Summary: A sermon series on the Gospel of John.

Jesus Still Cleans Temples

Scripture: John 2:12-22

Introduction:

My messes – church, elementary – blame=me. The worse the case the less hope I have. In our text today – Christ faced a horrible mess. Instead of running from it like I might be inclined to do – Christ addressed the problem and got rid of it – promptly. What we will learn is that Christ draws instruction to a much greater cleansing of temples to come – that still exists today – Jesus Still Cleans Temples. (Read John 2:12-22)

IMPORTANT NOTE: John did not include this as a justification for lashing out when you are angry. I know we would all like it too…Jesus did not say he was angry. Note also John did not ever comment that Jesus was angry. That’s not what this story is about. This story is about the nature of Christ: what He came to accomplish.

I. Jesus Addresses the Problem (vv. 12-17)

EXPLAIN- 14-16. About a day’s journey from last week’s Cana. Jesus addresses the problem. This group, the Sanhedrin, was permitting and probably controlling for its own profits, a traffic of sacrificial animals and money changing. This sort of activity transformed God’s Holy Temple into the equivalent of a Jewish WalMart.

It is obvious that Jesus was displeased with this and so he fashioned a scourge out of the ropes lying about the place. With this whip he drove the men (them) and the animals out of the temple area and upset the tables of the money changers, sending their coins ringing here and there on the pavement.

The Lord had come suddenly to his Temple and had cleansed it. A deeper lesson than the removal of corruption may have been intended by this expulsion of sacrificial animals, even the anticipation of the day when the Temple and its sacrifices would be gone and the final sacrifice of the Lamb of God be achieved.

ILLUS- There’s an Ozark story about a hound sitting in a country store and howling as hounds do. In comes a stranger who says to the storekeeper, "What’s the matter with the dog?" "He’s sitting on a cocklebur." "Why doesn’t he get off?" "He’d rather holler."

APPLY- How often in our own lives do we avoid the real issues in light of what’s easier or more comfortable? Are we sometimes like that old hound and just don’t want to be bothered with the real solution? Note that Christ does what needs to be done. Our model needs to be the same. Despite it not always being the most fun thing to do – sometimes we must step up and do what is right. Sometimes we have to address the problem.

II. Reactions to Jesus’ Cleaning the Temple (vv. 18-20)

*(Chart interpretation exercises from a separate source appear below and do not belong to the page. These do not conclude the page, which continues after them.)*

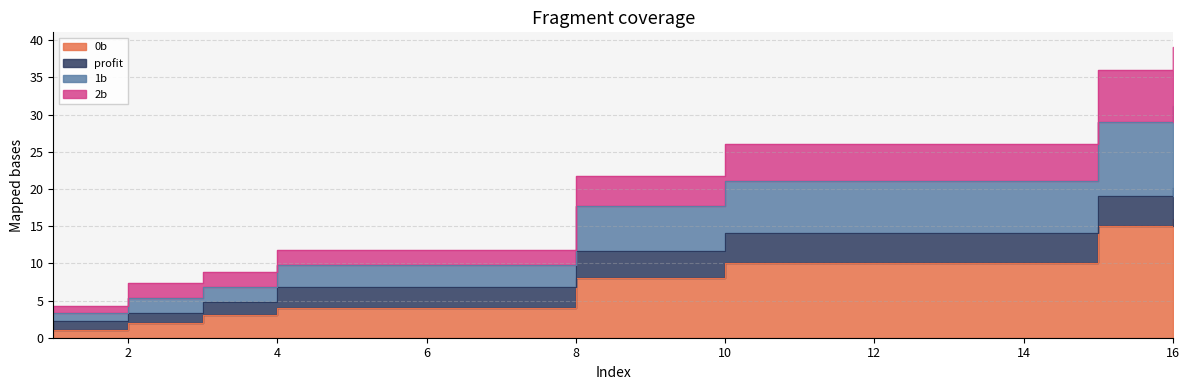

The value of 2b at 1 is 5.8. True or false?

False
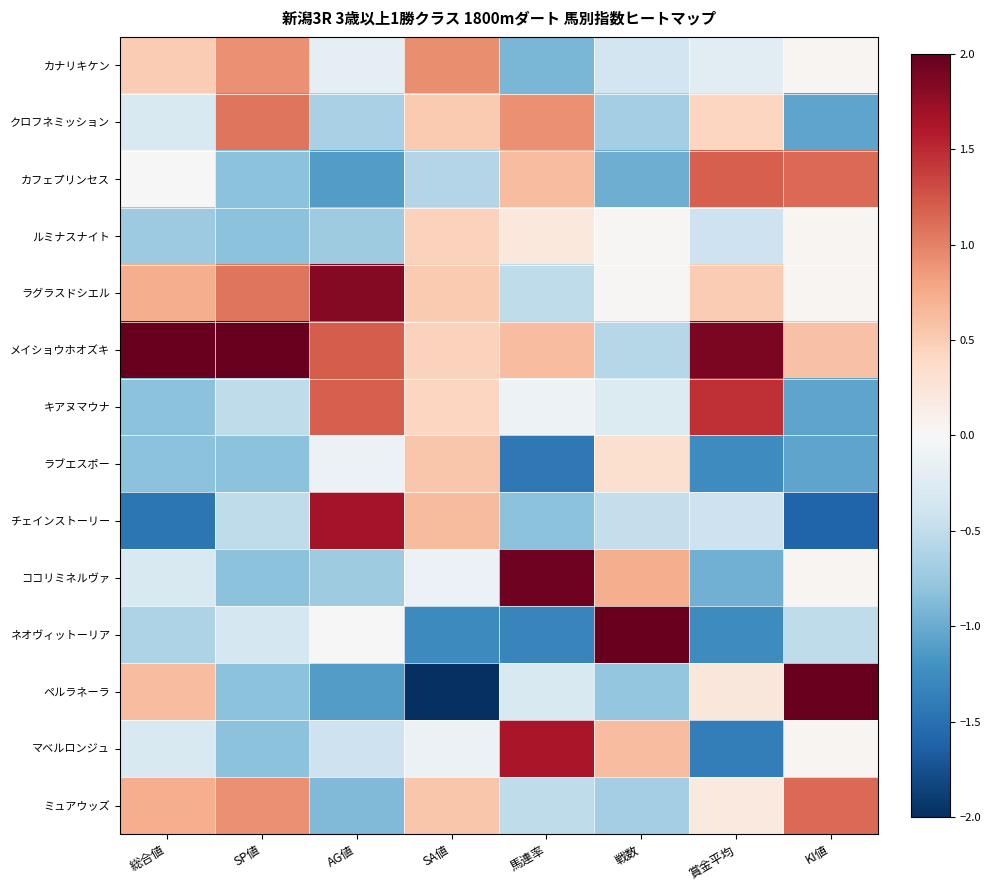

Between 馬連率 and 戦数, which series saw the biggest shift?

ネオヴィットーリア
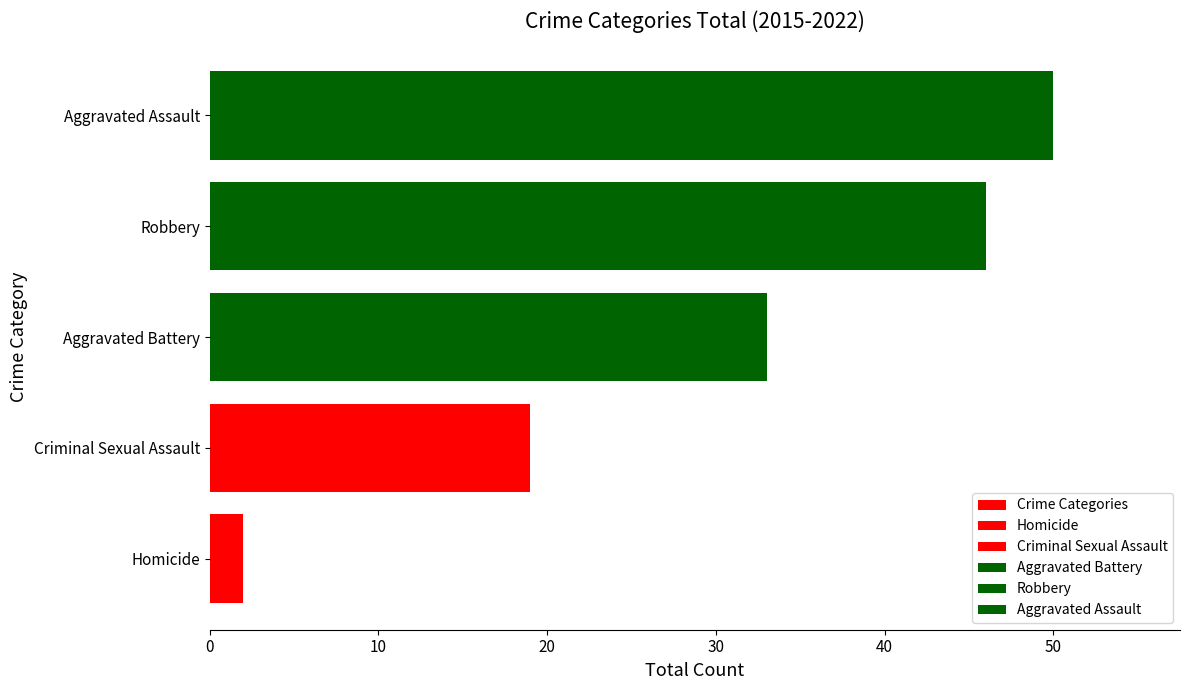

How many bars are there in total?

5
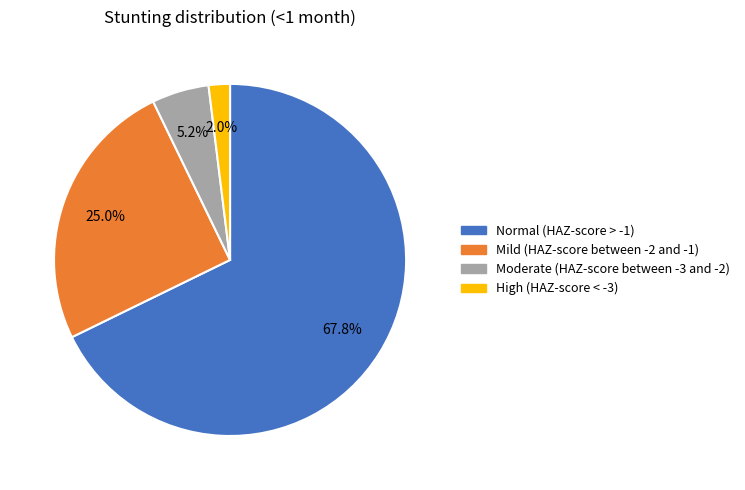

How many segments does this pie chart have?

4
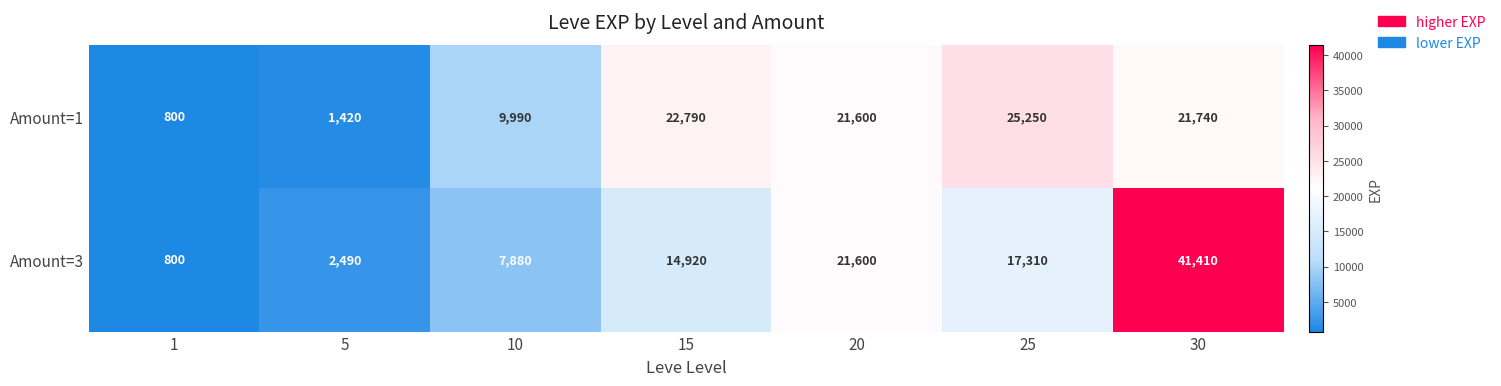

What is the difference between the maximum and second lowest values in the Amount=3 series?

38920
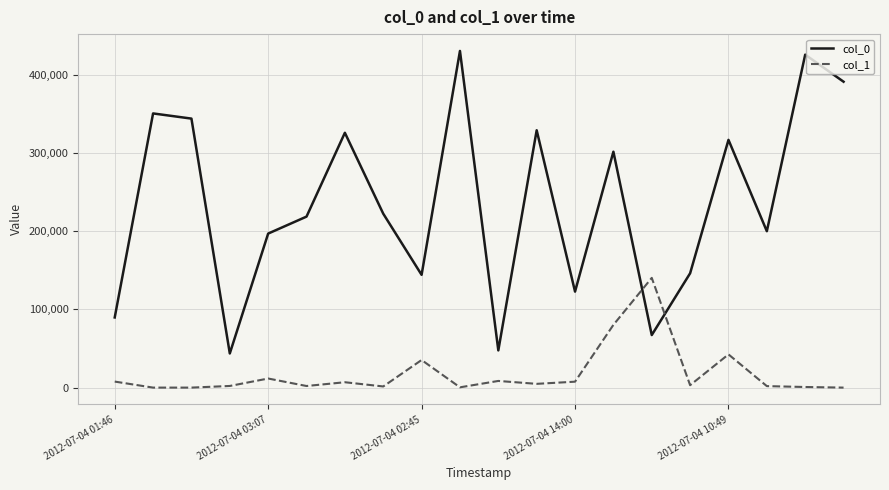

List the series in order of their overall mean, highest first.

col_0, col_1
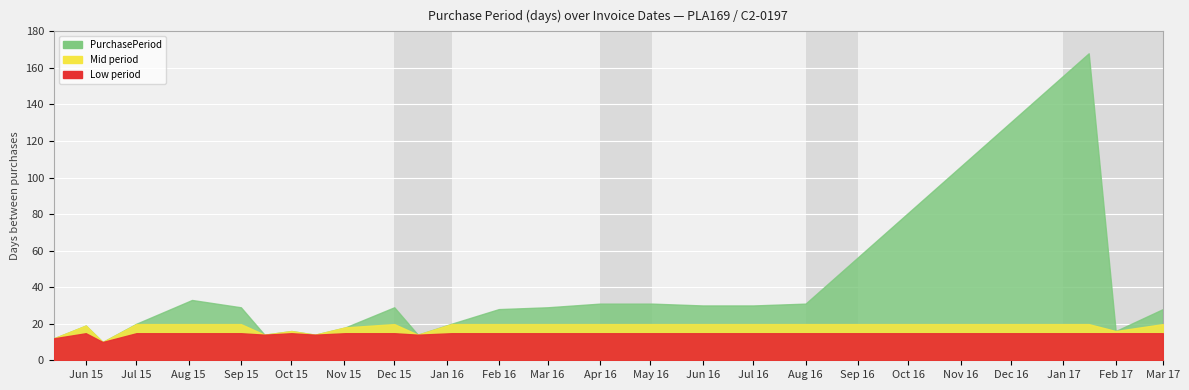

What position from the right is 2015-10-01?

16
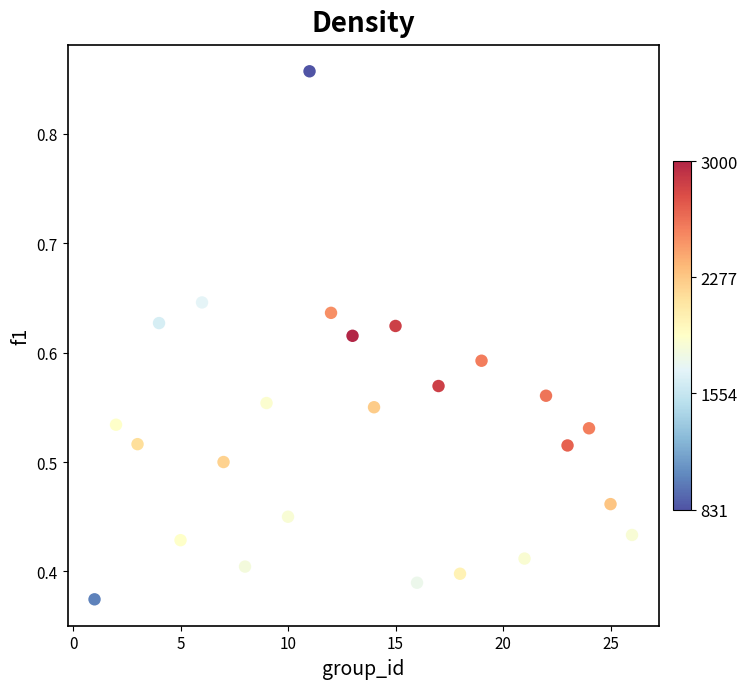

What is the range of X values (max minus min)?

25.0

EXPLAIN- The Jewish leaders demand to see a sign to prove His authority. Jesus always resisted these demands and does so here by pointing to the future. It is very unlikely that the Jews would do so (for it had taken them 46 years to build.

ILLUS. Army Law: An order that can be misunderstood will be misunderstood.

APPLY- As was often the case, Jesus’ Jewish audience did not comprehend the magnitude of His message. How confusing for them to misunderstand so clear a message.

III. Jesus came to Clean our Hearts (vv. 21-22)

EXPLAIN- We know Christ was speaking figuratively – later explained in v. 21 – that the Temple he speaks of is his body and the raising of the temple – his resurrection on the third day. It’s interesting that later the disciples remember this and can have faith in Jesus’ resurrection.

And in Jesus body = 1:14 The Word became flesh and made his dwelling among us. We have seen his glory, the glory of the One and Only, who came from the Father, full of grace and truth.

APPLY- One of John’s major purposes was to emphasize: the legal system has ended, and “grace and truth” have come through Jesus Christ. He is the new sacrifice (John 1:29) and the new temple (John 2:19). John will tell us later, that the new worship will depend on inward integrity, not outward geography (John 4:19–24). Jesus STILL CLEANS TEMPLES – But now as he said in this scripture today – he cleanses the temple – your body – of the sin! He fashions a whip and strikes it right out – carries it far from you – to protect you and clean you.